II- La boutique du droguiste

Le lendemain de l’arrivée d’Antoine, et comme celui-ci était à déjeuner avec sa mère, Picard, le mari d’Annette, parut inopinément à leurs yeux.

– Bonjour, belle mère, dit-il en entrant, bonjour, beau-frère ; ma femme m’a dit hier le retour d’Antoine, il est, dit-elle, au dépourvu pour une place ; je viens lui en proposer une.

– Une place ! répéta Antoine avec un étonnement dédaigneux.

– Vas-tu pas faire le fier ? lui dit sa mère. Il faut cependant t’occuper.
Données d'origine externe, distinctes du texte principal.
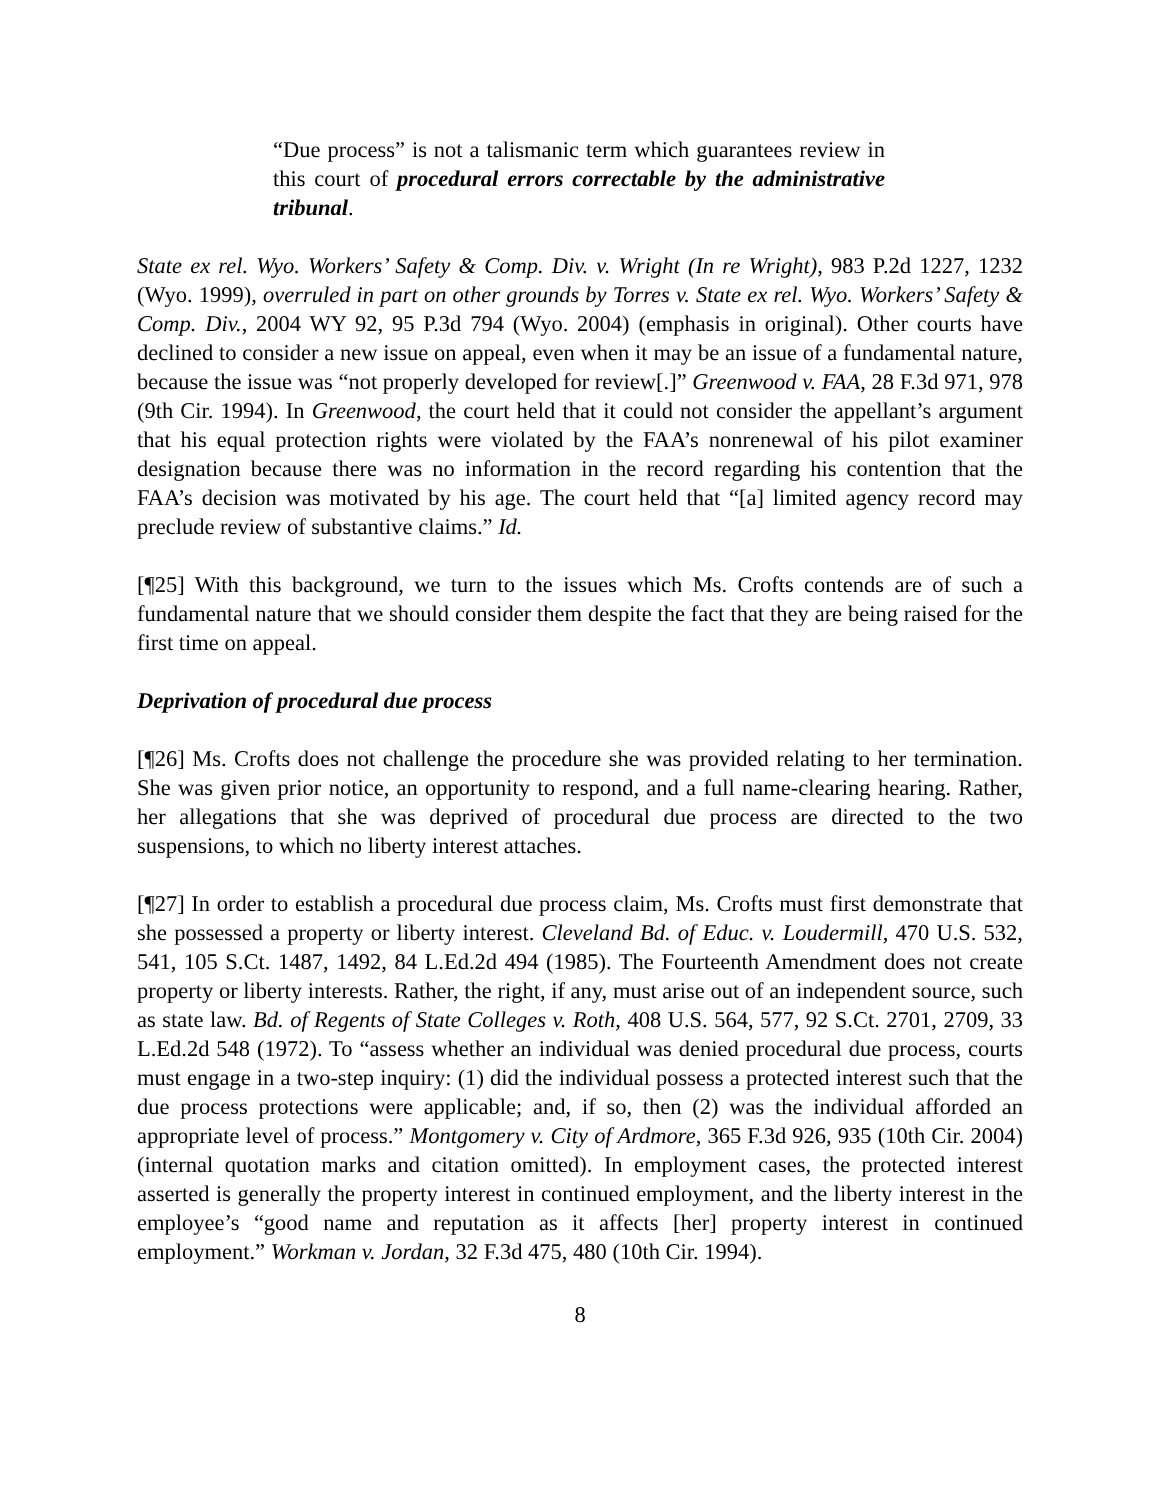“Due process” is not a talismanic term which guarantees review in this court of procedural errors correctable by the administrative tribunal.
State ex rel. Wyo. Workers’ Safety & Comp. Div. v. Wright (In re Wright), 983 P.2d 1227, 1232 (Wyo. 1999), overruled in part on other grounds by Torres v. State ex rel. Wyo. Workers’ Safety & Comp. Div., 2004 WY 92, 95 P.3d 794 (Wyo. 2004) (emphasis in original). Other courts have declined to consider a new issue on appeal, even when it may be an issue of a fundamental nature, because the issue was “not properly developed for review[.]” Greenwood v. FAA, 28 F.3d 971, 978 (9th Cir. 1994). In Greenwood, the court held that it could not consider the appellant’s argument that his equal protection rights were violated by the FAA’s nonrenewal of his pilot examiner designation because there was no information in the record regarding his contention that the FAA’s decision was motivated by his age. The court held that “[a] limited agency record may preclude review of substantive claims.” Id.
[¶25] With this background, we turn to the issues which Ms. Crofts contends are of such a fundamental nature that we should consider them despite the fact that they are being raised for the first time on appeal.
Deprivation of procedural due process
[¶26] Ms. Crofts does not challenge the procedure she was provided relating to her termination. She was given prior notice, an opportunity to respond, and a full name-clearing hearing. Rather, her allegations that she was deprived of procedural due process are directed to the two suspensions, to which no liberty interest attaches.
[¶27] In order to establish a procedural due process claim, Ms. Crofts must first demonstrate that she possessed a property or liberty interest. Cleveland Bd. of Educ. v. Loudermill, 470 U.S. 532, 541, 105 S.Ct. 1487, 1492, 84 L.Ed.2d 494 (1985). The Fourteenth Amendment does not create property or liberty interests. Rather, the right, if any, must arise out of an independent source, such as state law. Bd. of Regents of State Colleges v. Roth, 408 U.S. 564, 577, 92 S.Ct. 2701, 2709, 33 L.Ed.2d 548 (1972). To “assess whether an individual was denied procedural due process, courts must engage in a two-step inquiry: (1) did the individual possess a protected interest such that the due process protections were applicable; and, if so, then (2) was the individual afforded an appropriate level of process.” Montgomery v. City of Ardmore, 365 F.3d 926, 935 (10th Cir. 2004) (internal quotation marks and citation omitted). In employment cases, the protected interest asserted is generally the property interest in continued employment, and the liberty interest in the employee’s “good name and reputation as it affects [her] property interest in continued employment.” Workman v. Jordan, 32 F.3d 475, 480 (10th Cir. 1994).
8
Je suis bien touchée de votre attention, mon gendre, répliqua-t-elle en se retournant vers Picard... et quelle place avez-vous à proposer à Antoine ?

– Oh ! mon Dieu, belle-mère, c’est une place et ce n’est pas une place, répondit Picard... Voici ce que c’est : j’ai un bon établissement de droguerie, mais je suis seul, et je ne peux souvent suffire à préparer toutes les drogues dont les paysans des environs ont besoin. Antoine est un savant, à ce que m’a dit Annette, et, s’il voulait, il pourrait m’aider... Je lui donnerai d’abord la table, le logement, puis quelques petites choses, par-ci, par-là... ; puis, s’il a de la conduite, de l’ordre, il peut espérer... Car enfin, depuis dix ans que je suis marié, je n’ai pas d’enfants... donc il peut espérer ma survivance.
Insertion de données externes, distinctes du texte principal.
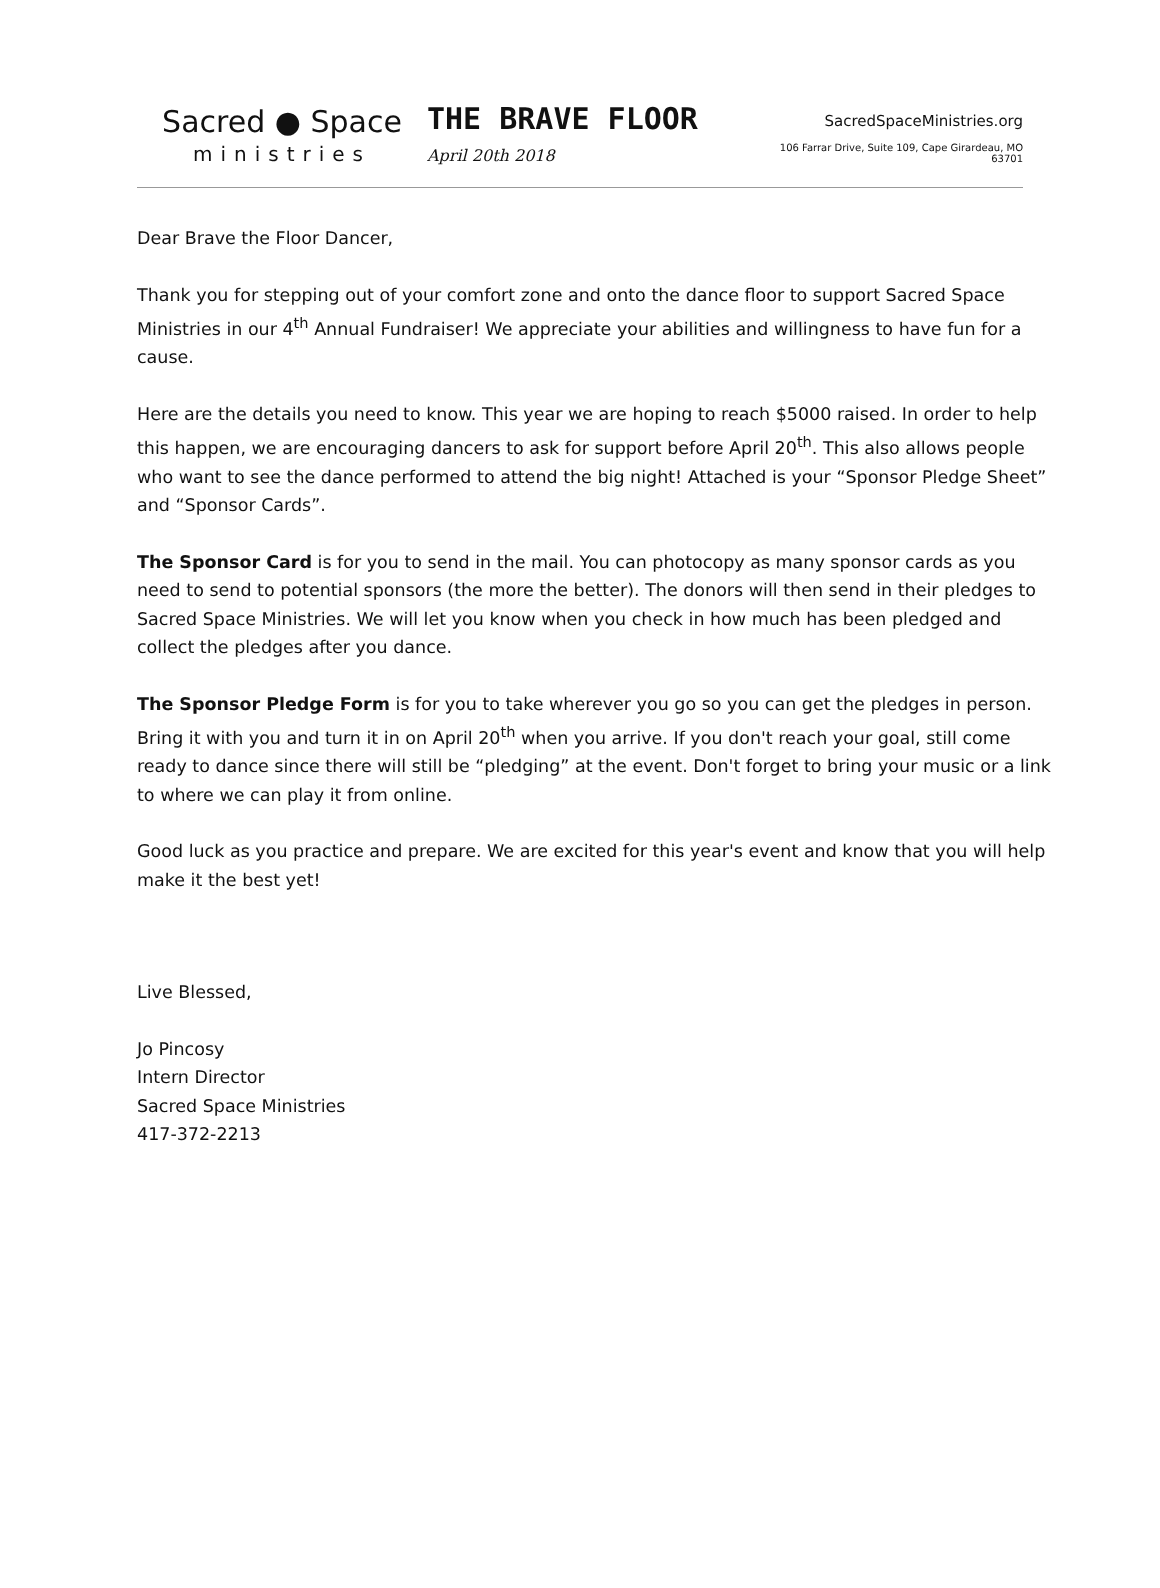Sacred ● Space
ministries
THE BRAVE FLOOR April 20th 2018
SacredSpaceMinistries.org
106 Farrar Drive, Suite 109, Cape Girardeau, MO 63701
Dear Brave the Floor Dancer,
Thank you for stepping out of your comfort zone and onto the dance floor to support Sacred Space Ministries in our 4<sup>th</sup> Annual Fundraiser! We appreciate your abilities and willingness to have fun for a cause.
Here are the details you need to know. This year we are hoping to reach $5000 raised. In order to help this happen, we are encouraging dancers to ask for support before April 20<sup>th</sup>. This also allows people who want to see the dance performed to attend the big night! Attached is your “Sponsor Pledge Sheet” and “Sponsor Cards”.
The Sponsor Card is for you to send in the mail. You can photocopy as many sponsor cards as you need to send to potential sponsors (the more the better). The donors will then send in their pledges to Sacred Space Ministries. We will let you know when you check in how much has been pledged and collect the pledges after you dance.
The Sponsor Pledge Form is for you to take wherever you go so you can get the pledges in person. Bring it with you and turn it in on April 20<sup>th</sup> when you arrive. If you don't reach your goal, still come ready to dance since there will still be “pledging” at the event. Don't forget to bring your music or a link to where we can play it from online.
Good luck as you practice and prepare. We are excited for this year's event and know that you will help make it the best yet!
Live Blessed,
Jo Pincosy
Intern Director
Sacred Space Ministries
417-372-2213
– Quoi ! mais c’est superbe, ce que vous proposez là ! Antoine, entends-tu ? s’écria la bonne mère, ne voyant dans cette offre que le bonheur de ne pas quitter son fils.

Antoine, les yeux baissés, jouait avec son couteau ; son visage n’exprimait aucune des satisfactions qui s’épanouissaient sur le visage de sa mère.
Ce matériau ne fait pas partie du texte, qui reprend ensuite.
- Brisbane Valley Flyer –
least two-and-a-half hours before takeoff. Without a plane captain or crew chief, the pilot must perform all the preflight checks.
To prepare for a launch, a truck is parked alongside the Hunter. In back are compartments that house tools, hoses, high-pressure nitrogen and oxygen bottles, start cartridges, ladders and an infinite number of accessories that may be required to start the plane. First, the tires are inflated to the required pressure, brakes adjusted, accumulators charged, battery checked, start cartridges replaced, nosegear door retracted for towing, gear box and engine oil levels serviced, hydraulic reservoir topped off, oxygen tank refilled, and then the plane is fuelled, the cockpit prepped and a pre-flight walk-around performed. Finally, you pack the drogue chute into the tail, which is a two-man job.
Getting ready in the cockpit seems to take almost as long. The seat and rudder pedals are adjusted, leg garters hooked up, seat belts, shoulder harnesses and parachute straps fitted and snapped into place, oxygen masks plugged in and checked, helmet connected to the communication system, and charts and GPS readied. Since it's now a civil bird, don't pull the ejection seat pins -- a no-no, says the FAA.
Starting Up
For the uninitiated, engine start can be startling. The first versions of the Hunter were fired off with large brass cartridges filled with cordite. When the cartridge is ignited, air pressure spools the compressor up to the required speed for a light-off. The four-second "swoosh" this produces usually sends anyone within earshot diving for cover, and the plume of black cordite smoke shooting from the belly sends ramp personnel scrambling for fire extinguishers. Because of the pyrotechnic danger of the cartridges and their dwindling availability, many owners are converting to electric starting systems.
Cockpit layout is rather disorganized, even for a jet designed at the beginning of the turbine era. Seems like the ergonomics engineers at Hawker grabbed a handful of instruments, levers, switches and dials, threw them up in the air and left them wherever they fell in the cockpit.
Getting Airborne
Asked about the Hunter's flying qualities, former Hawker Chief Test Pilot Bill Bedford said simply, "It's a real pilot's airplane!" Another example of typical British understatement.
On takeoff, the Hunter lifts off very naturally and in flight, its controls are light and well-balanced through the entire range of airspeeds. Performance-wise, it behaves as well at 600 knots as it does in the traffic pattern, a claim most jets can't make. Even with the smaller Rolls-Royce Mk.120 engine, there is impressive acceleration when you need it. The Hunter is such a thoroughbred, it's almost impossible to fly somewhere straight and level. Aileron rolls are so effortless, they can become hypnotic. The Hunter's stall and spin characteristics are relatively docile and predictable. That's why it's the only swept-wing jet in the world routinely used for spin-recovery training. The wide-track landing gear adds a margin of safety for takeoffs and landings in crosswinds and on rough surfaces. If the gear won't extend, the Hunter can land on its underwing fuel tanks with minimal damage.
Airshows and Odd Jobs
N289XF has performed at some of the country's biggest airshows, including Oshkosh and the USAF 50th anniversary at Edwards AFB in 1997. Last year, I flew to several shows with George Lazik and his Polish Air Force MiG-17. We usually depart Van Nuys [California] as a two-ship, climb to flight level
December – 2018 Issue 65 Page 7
– Tu ne dis rien, Antoine, reprit madame Galland, inquiète du silence de son fils.

– Je dis que Picard est bien bon, répondit Antoine avec embarras.

– Bien bon ! répéta la couturière ; mais dis donc qu’il est bien généreux, bien magnifique ; car cette boutique de droguerie qu’il te fait voir en perspective !... mais je n’en avais jamais rêvé autant pour toi. Lève-toi donc, remercie ton beau-frère, dis-lui que tu acceptes ! dis-lui que tu seras bien travailleur, bien sobre, bien sage, bien obéissant... Voyons donc, Antoine, lève-toi, puisque je te le dis, et va remercier ton beau-frère..

Antoine obéit avec tant de nonchalance, et si à regret, à ce qu’on aurait dit, que le droguiste de Rollot reprit :

– Ah çà ! mais ce que j’en dis à votre mère, Antoine, c’est pour vous être agréable, et il continua ne comprenant rien à l’air de répulsion qui se lisait sur les traits de son beau-frère ; si ça vous répugne de piler de la casse, du séné, de préparer des loochs, de faire des onguents... quoiqu’à vrai dire il n’y ait rien de bien pénible à cela... il faut le dire... il ne manque pas de garçons dans le pays, et j’ose dire qu’il en viendrait de Noyon et de Montdidier qui seraient trop heureux d’accepter ce que je vous propose... Par ainsi, Antoine, faut être franc ; nous n’en serons pas moins bons parents, bons amis, bons voisins, si vous me refusez.

– Où avez-vous donc la tête, mon gendre, de voir qu’Antoine vous refuse ? dit la mère lançant à son fils des regards où la sévérité le disputait à la tendresse. Antoine accepte, Antoine est heureux de vos bontés, Antoine sent fort bien qu’il ne peut rester chez une pauvre couturière, obligée de vivre, elle et ses deux enfants en bas âge, et de payer son loyer ; tout cela avec le travail de ses pauvres doigts ; il sent cela, il accepte, et la preuve, c’est qu’il va vous suivre chez vous et entrer en fonction tout de suite. Tu entends, Antoine, prends ton chapeau et suis ton beau-frère.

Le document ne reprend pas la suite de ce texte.